There were three other promising signs:
- First, these gentlemen kept teasing me about how many bears would be photographed, and what the chances were that all the photos would be of bears’, um, derrieres, and not of their faces.
- Second, as they programmed each new camera installation, team members would look over each other’s shoulder, ready to applaud, and critique. However, each man was careful and thorough, and mastered the process at hand.
- Third, two men encountered a bear on the trail, in broad daylight, about 400 meters (1,300 feet) away from where the rest of us were debating whether we had achieved optimal camera placement. At first I didn’t believe that they had seen a bear, because they had been teasing me so much. However, when we went down the trail, there was no denying the evidence in the mud: fresh tracks of an Andean bear.

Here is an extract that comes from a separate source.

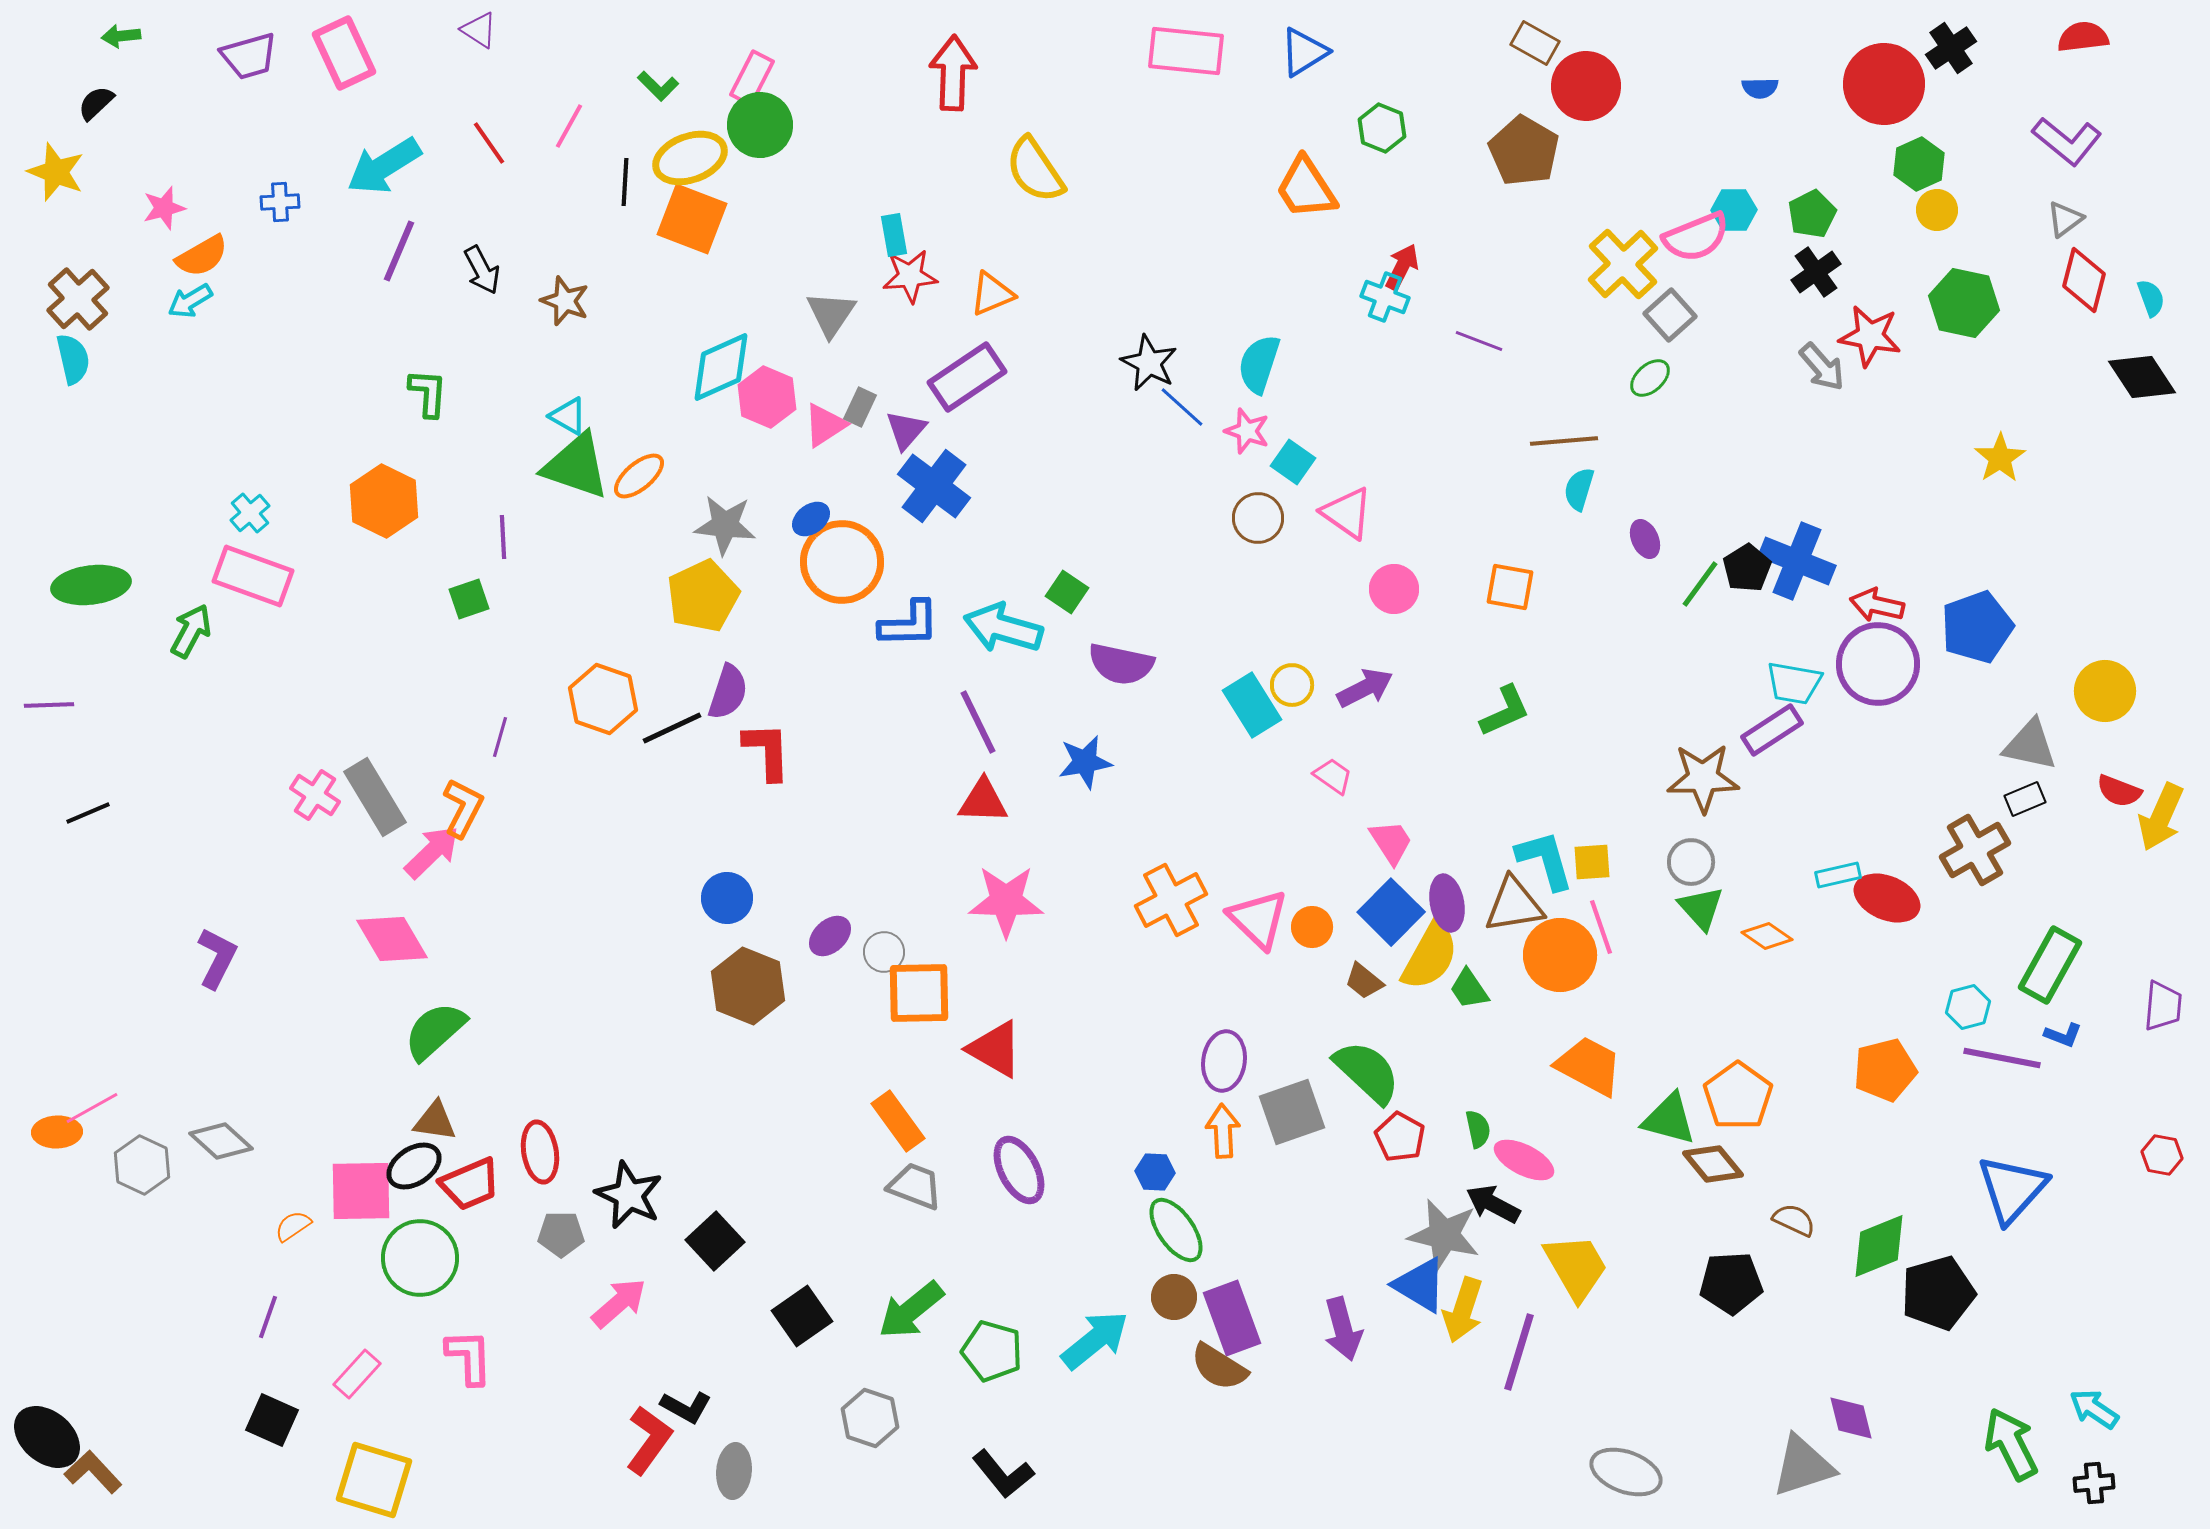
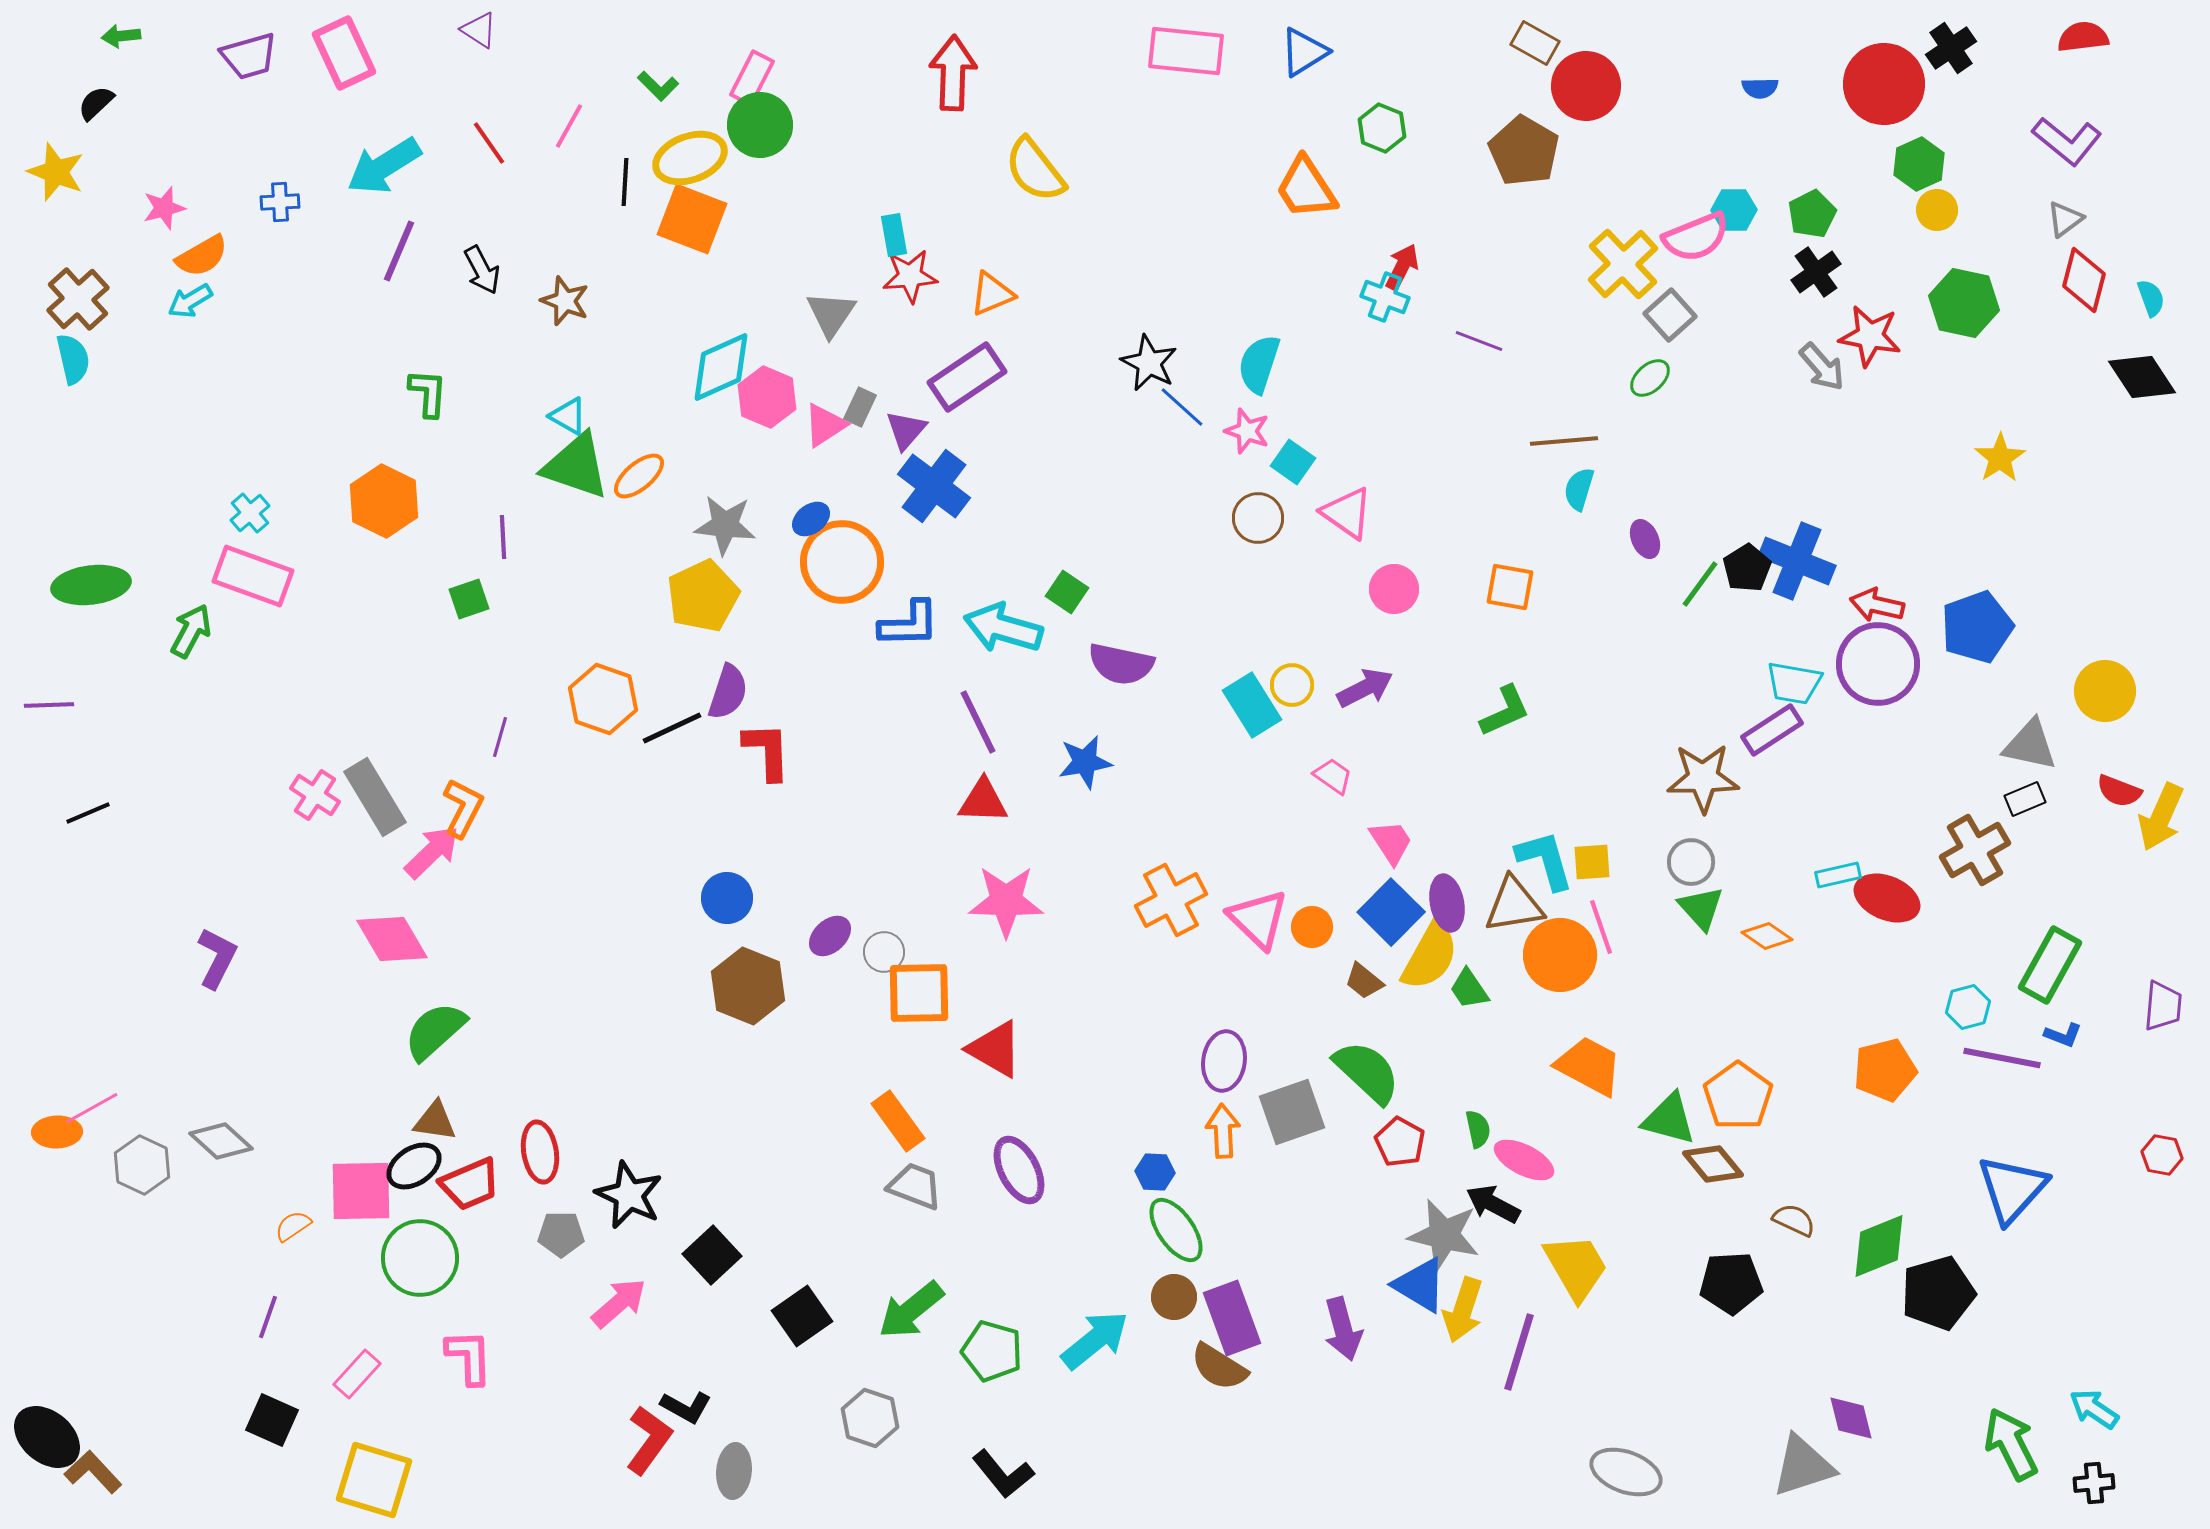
yellow semicircle at (1035, 170): rotated 4 degrees counterclockwise
red pentagon at (1400, 1137): moved 5 px down
black square at (715, 1241): moved 3 px left, 14 px down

The field workers are changing the batteries and memory cards in the cameras every month until I return there in March to begin the next stage of the project. The photos from the first month of operation have been collected, downloaded, and sent to Lima, Peru. However, there are so many photos that they cannot be e-mailed to me! So, I’ll have to wait for a DVD to arrive in the mail. I wonder, I wonder, what is in those photos?
Russ Van Horn is a senior researcher with the San Diego Zoo’s Institute for Conservation Research.